6D Pose Estimation DATASETS
Instance Vs. Category
- Instance :
- Instance-level tasks usually treat each object as a class & need an exact 3D model for each object.
- These datasets treat an object as a class and the objects in their test set are seen in the training phrase.
-
Challenges of Instances:
- Viewpoint variability (VP)
- Sampled the test scenes where target objects are located to produce sequences that are widely distributed in the pose space by [0 − 360] degree, [−180 − 180] degree, [−180 − 180] degree in the roll, pitch, and yaw angles, respectively.
-
As the pose space gets wider, the amount of data required for training a 6D estimator increases, in order to capture reasonable viewpoint coverage of the target object.
-
Texture-less objects (TL)
- Texture is important information for RGB cameras, which can capture and represent a scene by 3 basic colors (channels): red, green and blue.
- An object of interest can easily be distinguished from background or any other instances available in the scene, in case it is sufficiently textured.
- Texture on the surface allows to define discriminative features to represent the interested object.
-
When objects are texture-less, this discriminative property disappears, and thus making methods strongly dependent on depth channel in order to estimate 6D poses of objects.
-
Occlusion (O)
- One of the most common challenges observed in 6D object pose estimation.
- Occlusion occurs when an object of interest is partly or completely blocked by other objects existing in the scene.
- Naive occlusion is handled by either modelling it during an off-line training phase or engineering a part-based approach that infers the 6D pose of the object of interest from its unoccluded (occlusion-free) parts.
-
The existence of severe occlusion gives rise false positive estimations, degrading methods’ performance.
-
Severe Occlusion (SO)
-
Clutter (C)
- Clutter is a challenge mainly associated with complicated backgrounds of images, in which existing objects of interest even cannot be detected by naked eye.

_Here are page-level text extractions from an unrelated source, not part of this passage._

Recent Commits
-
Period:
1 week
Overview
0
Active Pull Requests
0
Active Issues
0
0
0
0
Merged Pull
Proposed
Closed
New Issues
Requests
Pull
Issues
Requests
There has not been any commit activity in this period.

- Several methods handle this challenge training the algorithms with cluttered background images.
-
Utilizing background images alleviates the generalization capability of methods, making those data-dependent.
-
Similar-looking distractors (SLD)
- Similar-looking distractors along with similar looking object classes is one of the biggest challenges observed in 6D object pose recovery.
- In case the similarity is in depth channel, 6D pose estimators are strongly confused because of the lack of discriminative selection of shape features.
-
The lacking in shape is compensated by RGB in case there is no color similarity.
-
Multiple Instance (IM)
-
Bin Picking (BP)
-
Category :
- Category-level tasks target at generalization for the unseen objects without exact 3D models.
- These datasets treat the objects from the same category as a class, so their test set with unseen objects focuses on evaluation for the generalization ability.
-
Challenges of Category:
- Distribution shift among source and target
- Any 6D pose estimation working at the level of categories is tested on the instances in target domain.
- The objects in the target domain are different than that are of the source domain, there is a shift between the marginal probability distributions of these two domains.
-
Additionally, this distribution shift itself also changes as the instances in the target domain are unseen to the 6D pose estimator.
-
High intra-class variations
- Despite the fact that instances from the same category typically have similar physical properties, they are not exactly the same.
- Texture and color variations are seen in RGB channel, geometry and shape discrepancies are observed in depth channel.
- Geometric dissimilarities are related to scale and dimensions of the instances, and shape-wise, they appear different in case they physically have extra parts out of the common ones.
- Category-level 6D object pose estimators handle intra-class variation during training using the data that are of the instances belonging to the source domain.
Note: instances’ challenges can also be observed at level of categories, but not the other way round.
NOCS: normalized object coordinate space, renders the object’s local XYZ space to RGB with Alpha indicating whether the object exists within the pixel.